穰縣,鄧州刺史府從朱雀街向東有一條貫穿縣城的大漕渠,不過大漕渠并不大,隻是本地這樣稱呼。大概能兩條糧船并行,主要是為了穰縣鄉野地區收糧之後能夠集中到穰縣縣城中。
靠着大漕渠,也有幾個自發形成的館子,縣内畢竟也分了東西兩市,館子大多都在東市。
此刻,從湖陽縣、棗陽縣、谷城縣來的官吏正齊聚在此,等待着鄧州刺史陳君賓的會面。
這三個縣,分别屬于唐州、隋州、襄州,卻偏偏來了鄧州,也是稀奇。
“向城靜如兄當真是适逢其會啊。”
攥着一杯酒,換上秋衣長袍的文氏喝了一口溫酒,語氣中透着抑制不住的羨慕。
“老夫在谷城縣蹉跎快十年了,貞觀二十年的時候,請武漢農官過來幫忙種茶。南河沿岸有林立約莫一萬三四千畝,本就是無甚用場的荒山野林。開辟來種茶,這算是好事吧?!”

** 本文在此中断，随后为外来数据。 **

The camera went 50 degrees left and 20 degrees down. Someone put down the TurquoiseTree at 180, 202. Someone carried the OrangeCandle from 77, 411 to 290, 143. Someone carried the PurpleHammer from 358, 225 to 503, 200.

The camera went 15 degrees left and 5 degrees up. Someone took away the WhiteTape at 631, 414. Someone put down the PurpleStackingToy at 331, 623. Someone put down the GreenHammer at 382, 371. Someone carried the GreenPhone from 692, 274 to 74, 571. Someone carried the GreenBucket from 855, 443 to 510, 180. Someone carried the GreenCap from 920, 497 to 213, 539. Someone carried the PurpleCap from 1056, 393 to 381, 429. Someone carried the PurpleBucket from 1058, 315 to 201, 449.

操着襄西北口音的中年漢子看了一眼左右落座喝酒的兩個朋友,手指在桌上點了點,“你們猜如何?這一萬三四千畝地,九千畝被襄陽人拿了去,三千五百畝被江陵人拿了去,還剩下千幾百畝,就是谷城縣真正能說了算的茶地。”
說到這裡,這中年漢子又道:“千幾百畝也就罷了,可你們也是曉得,墾荒辟田,是個經年累月的事情。到貞觀二十三年的時候,襄州居然說要茶賦。這連茶這個字,還是武漢人生造出來的,這收個鳥的稅賦?”
言語之間極為的激動,好不容易平複了心情,居然是沒心思繼續說話,夾了一筷子桌上的菜,吃了好幾口,又一口悶了一杯酒,長長地吐了口氣,這才緩了過來。

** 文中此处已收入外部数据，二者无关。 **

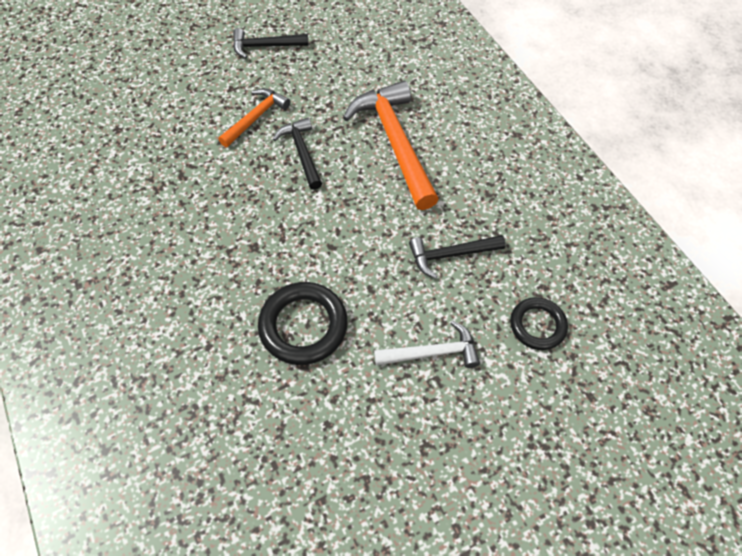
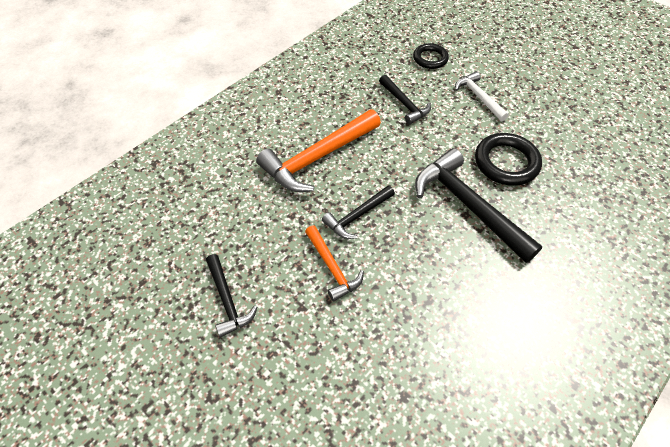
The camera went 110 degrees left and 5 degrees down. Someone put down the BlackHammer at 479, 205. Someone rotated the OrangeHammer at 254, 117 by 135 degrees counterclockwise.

貞觀朝的時候,“茶”這個字還沒有,多是用“茗”。至于說泡茶,也是沒有的,都是煎茶、煮茶。
直到張德南下,站穩腳跟之後,這個業務才逐漸推廣開來。
早先在江陰時,雖然已經着手炒茶,但量很小,也沒有實力去搞茶園。
到老張去河北的時候,販賣的茶葉也主要是發酵壓制的渣滓,屬于價高質差的貨色,但純利極為豐厚。
有一段時間,泡茶屬于宮廷貴族的特權,因為産量不夠。
“茶”這個字全面叫開,要到張德在沔州把豪強盡數剪除之後。
“老夫的考績,算是徹底廢了。所以就想着,能多拿一些俸祿也是好的。眼下這點錢……嘿。”
說罷,谷城來的中年漢子又是一口悶酒。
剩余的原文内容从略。